[Task item]: Give back, unchanged, each line from the one containing "module FA(input logic" through the last line of the entries below.

[Collected data]:
* * * * *

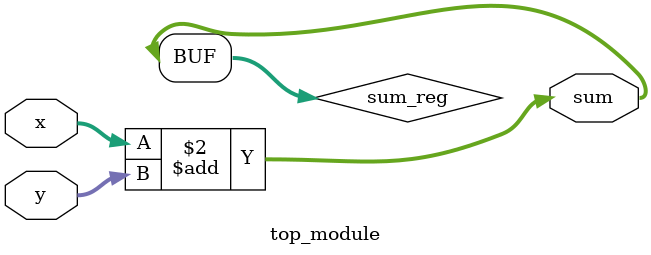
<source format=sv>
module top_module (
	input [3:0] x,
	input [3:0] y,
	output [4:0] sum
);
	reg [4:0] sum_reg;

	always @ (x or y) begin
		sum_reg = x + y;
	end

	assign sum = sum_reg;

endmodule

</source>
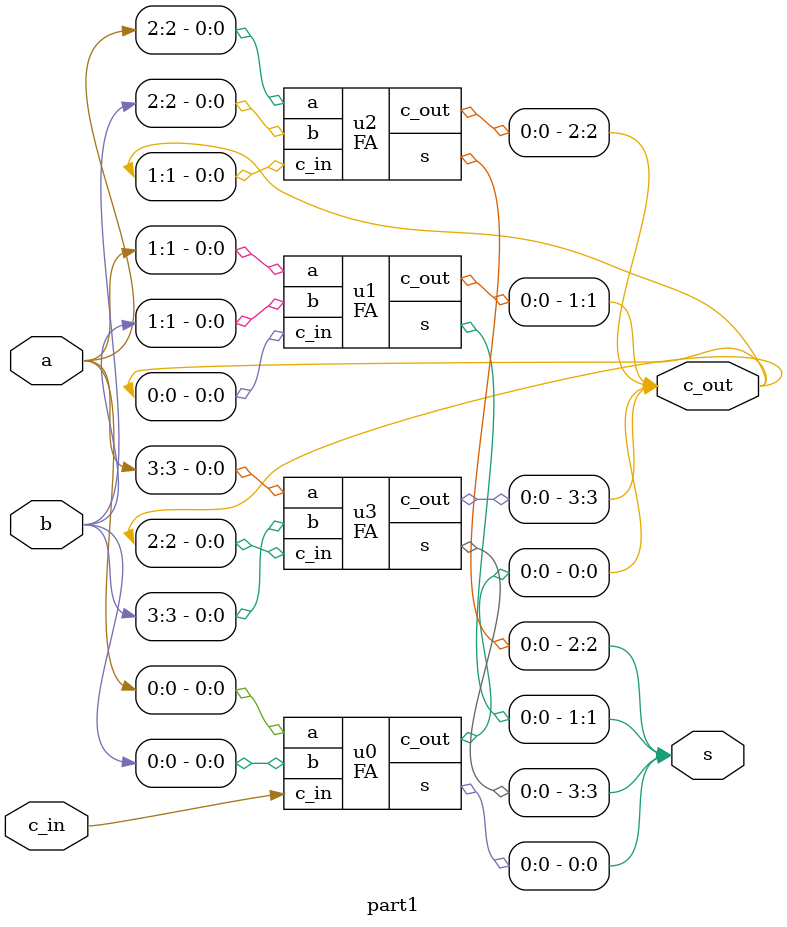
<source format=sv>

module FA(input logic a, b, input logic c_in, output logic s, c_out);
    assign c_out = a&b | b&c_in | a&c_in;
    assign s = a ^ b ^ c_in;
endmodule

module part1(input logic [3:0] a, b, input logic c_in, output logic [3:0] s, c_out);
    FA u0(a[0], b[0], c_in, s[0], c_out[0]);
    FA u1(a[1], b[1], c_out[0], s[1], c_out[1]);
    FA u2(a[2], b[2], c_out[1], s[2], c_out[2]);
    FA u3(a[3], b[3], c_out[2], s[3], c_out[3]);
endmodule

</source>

* * * * *

[Output for this exercise]:
module FA(input logic a, b, input logic c_in, output logic s, c_out);
    assign c_out = a&b | b&c_in | a&c_in;
    assign s = a ^ b ^ c_in;
endmodule

module part1(input logic [3:0] a, b, input logic c_in, output logic [3:0] s, c_out);
    FA u0(a[0], b[0], c_in, s[0], c_out[0]);
    FA u1(a[1], b[1], c_out[0], s[1], c_out[1]);
    FA u2(a[2], b[2], c_out[1], s[2], c_out[2]);
    FA u3(a[3], b[3], c_out[2], s[3], c_out[3]);
endmodule

</source>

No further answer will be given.